Most popular uses of AI in the development workflow among developers worldwide as of 2024.
Source: Statista
However, you need to remember that AI still doesn’t understand how real products work in the long run. You cannot delegate things like scaling, user load, or security. These are spheres where human engineers are still essential.
On the contrary, a smart strategy is to let AI handle the first stage, which includes drafting the logic, setting up basic components, and outlining the structure. Then let developers refine and improve it. Engineers need to review, optimize, and make sure everything connects properly. They can see the whole picture, namely, how the system grows, how data moves, and how to keep things safe.

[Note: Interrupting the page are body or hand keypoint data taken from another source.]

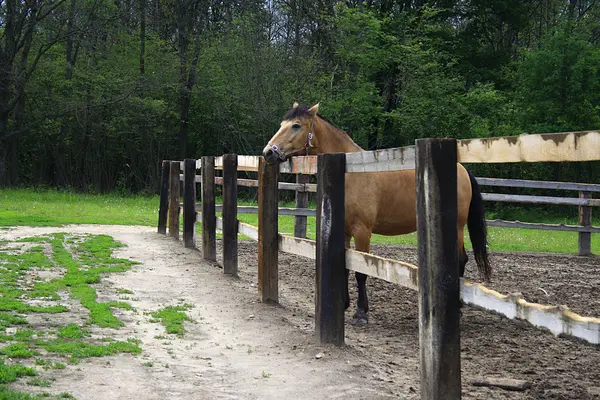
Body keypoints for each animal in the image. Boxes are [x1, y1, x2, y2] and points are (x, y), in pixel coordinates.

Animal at [264, 103, 492, 324]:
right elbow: (346, 266)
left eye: (296, 125)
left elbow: (361, 271)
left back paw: (459, 310)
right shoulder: (345, 232)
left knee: (461, 260)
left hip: (458, 228)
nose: (268, 153)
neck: (350, 173)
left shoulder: (362, 231)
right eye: (282, 124)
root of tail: (463, 171)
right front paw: (344, 305)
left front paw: (360, 313)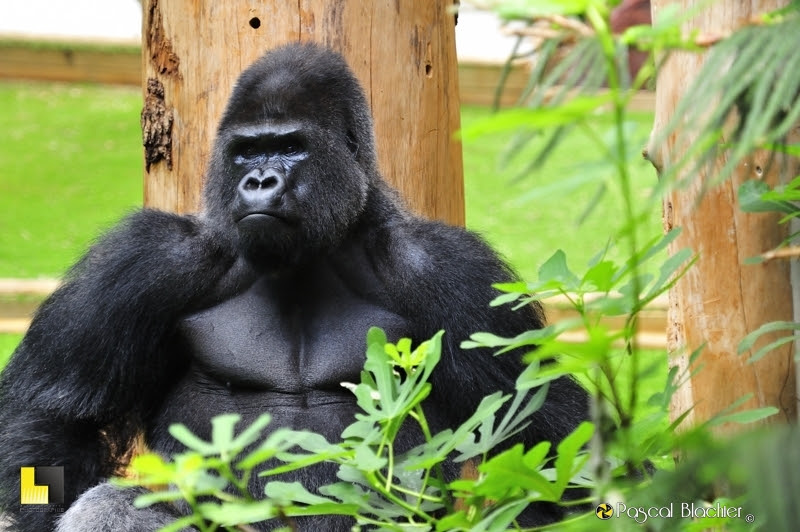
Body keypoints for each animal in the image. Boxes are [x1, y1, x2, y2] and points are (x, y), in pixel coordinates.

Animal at [0, 42, 588, 532]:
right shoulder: (146, 259)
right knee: (108, 502)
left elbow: (546, 441)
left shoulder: (456, 272)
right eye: (245, 151)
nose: (258, 181)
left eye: (290, 147)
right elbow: (48, 415)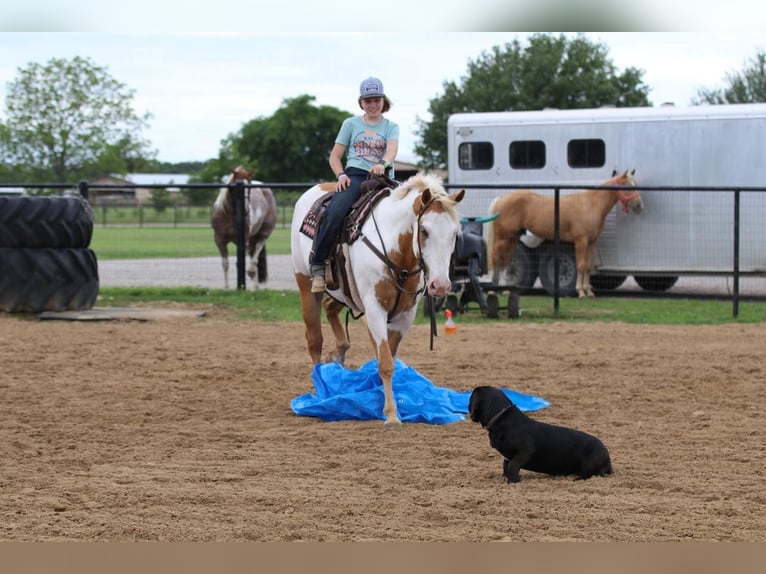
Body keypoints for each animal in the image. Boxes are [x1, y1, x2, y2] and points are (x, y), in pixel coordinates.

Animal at [292, 173, 464, 426]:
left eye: (454, 234)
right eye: (424, 231)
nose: (440, 285)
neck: (397, 254)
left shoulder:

The leading development agencies have already recognized this shift and even created a new role called the AI developer. They know how to use generative tools to speed up delivery. At the same time, they also understand the core of software engineering principles, including architecture, performance, and reliability.
In practice, AI software development companies use advanced AI technologies to help businesses move from idea to product launch faster. AI can generate prototypes in several days, test the logic, and support engineers with important insights. But most importantly, every piece of code goes through precise human review to ensure software quality and compliance with modern standards.
To wrap up, when people and AI work together, it’s a huge bonus for development. It not only moves faster but also becomes smarter. Teams can test ideas, try new things, and keep their products stable and reliable.